The course evaluations push trainees beyond their comfort zones, but entering with confidence grounded in thorough preparation will help manage mental hurdles. Staying cool under pressure is a hallmark trait of an effective lifeguard, so focus on visualizing success and recalling your training, not the looming test.
Technical Skills and Equipment
While the physical and mental aspects present obstacles, the true test lies in mastering the required lifeguard technical skills, equipment use, and ability to make diagnostic judgments and appropriate treatment decisions under time constraints. Key challenges routinely come up:
Scanning Techniques
Developing a systematic pattern to visually supervise an entire aquatic facility full of patrons takes practice. The ALA emphasizes constant heads-on scanning every 10 seconds along with rotational “searching” sweeps to leave no area unattended within eyesight. For the unaccustomed, dividing attention between zones and memorizing scan routes proves quite difficult initially, especially when evaluating peers who are watching your technique.
However, regular scanning drills are helpful where you map out a lap pool or beach area into sections and time yourself rotating focus between regions according to a predetermined schedule. Using landmarks as “checkpoints” between areas of coverage builds muscle memory over sessions. Consider taping pool diagrams with scan routes notated to refer to during study times. Just a few minutes of targeted practice daily makes the technique instinctual by test day. Strong scanning ability is fundamental for lifeguards to prevent and recognize issues before they escalate.

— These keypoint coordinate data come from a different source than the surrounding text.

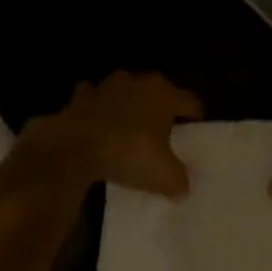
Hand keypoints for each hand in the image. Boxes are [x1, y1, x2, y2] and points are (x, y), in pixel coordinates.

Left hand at [37, 72, 203, 198]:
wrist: (76, 147)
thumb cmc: (130, 153)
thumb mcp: (165, 176)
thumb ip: (180, 181)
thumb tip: (182, 188)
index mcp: (165, 95)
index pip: (191, 102)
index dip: (195, 119)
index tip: (194, 133)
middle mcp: (138, 82)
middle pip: (157, 93)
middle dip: (159, 109)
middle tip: (162, 132)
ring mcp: (107, 86)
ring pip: (124, 91)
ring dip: (127, 105)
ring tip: (128, 127)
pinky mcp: (80, 96)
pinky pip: (94, 99)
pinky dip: (96, 109)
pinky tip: (97, 125)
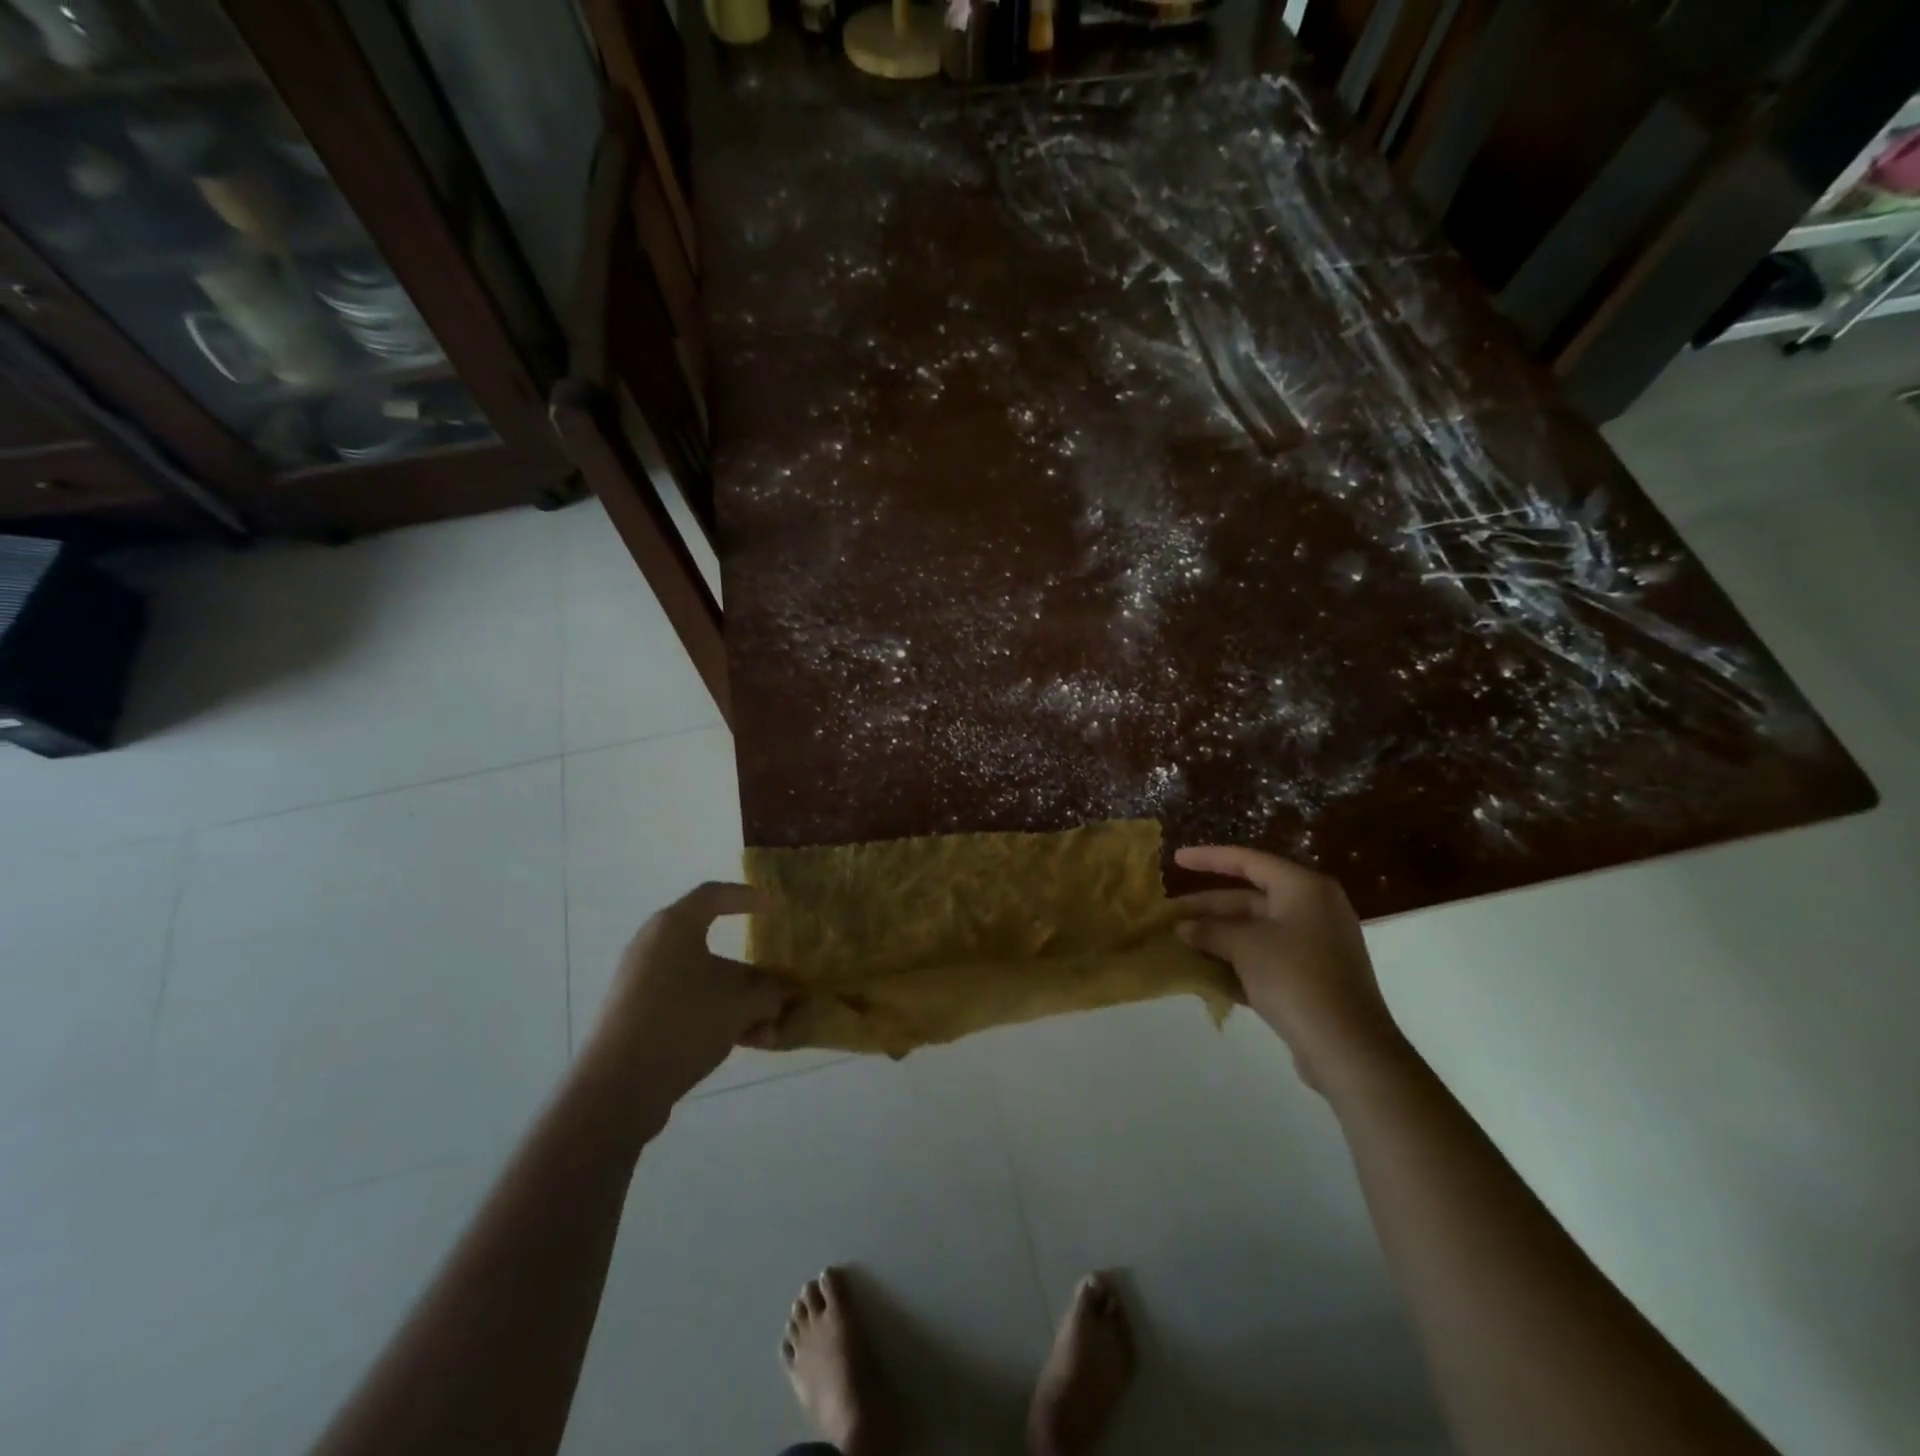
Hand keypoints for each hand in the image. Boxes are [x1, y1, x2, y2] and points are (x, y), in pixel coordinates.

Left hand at [584, 882, 790, 1107]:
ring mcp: (644, 984)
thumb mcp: (740, 1003)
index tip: (776, 909)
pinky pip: (689, 1004)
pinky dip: (718, 1016)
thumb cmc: (682, 1022)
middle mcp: (655, 947)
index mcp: (674, 927)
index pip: (715, 895)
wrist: (617, 1087)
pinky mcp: (639, 1017)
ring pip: (705, 982)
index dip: (748, 897)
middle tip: (782, 986)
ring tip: (772, 1028)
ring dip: (741, 1002)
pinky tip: (749, 1042)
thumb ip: (771, 992)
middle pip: (714, 947)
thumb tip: (789, 991)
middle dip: (754, 971)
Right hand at [1172, 846, 1403, 1091]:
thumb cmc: (1295, 978)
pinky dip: (1239, 958)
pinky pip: (1267, 955)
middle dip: (1209, 907)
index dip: (1208, 858)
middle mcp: (1314, 908)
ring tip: (1182, 941)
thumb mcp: (1244, 947)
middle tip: (1171, 912)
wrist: (1347, 1047)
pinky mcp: (1314, 975)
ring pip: (1256, 929)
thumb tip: (1183, 928)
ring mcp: (1316, 943)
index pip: (1248, 861)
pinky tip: (1207, 970)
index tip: (1176, 859)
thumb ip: (1210, 931)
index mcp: (1304, 888)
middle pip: (1250, 897)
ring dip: (1220, 935)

Spinal Injuries & Equipment
While knowledge of spinal injury management and backboarding may seem straightforward, skillfully applying techniques remains a common weak point. The ALA teaches in-water and land-based extractions requiring stabilization of the entire spine and smooth transfers onto rigid backboards, taking care to avoid any motion of the head, neck, or torso.
Things like nervousness, lack of upper body strength and coordination, and failure to communicate verbally with assistant rescuers lead to compromising spinal alignment. Prior strategic weight training targeting the latissimus dorsi muscles used for lifting improves rescue capability. Practice extractions with fellow trainees or instructors, providing feedback on proper hand placement, logrolling movements, and board strapping.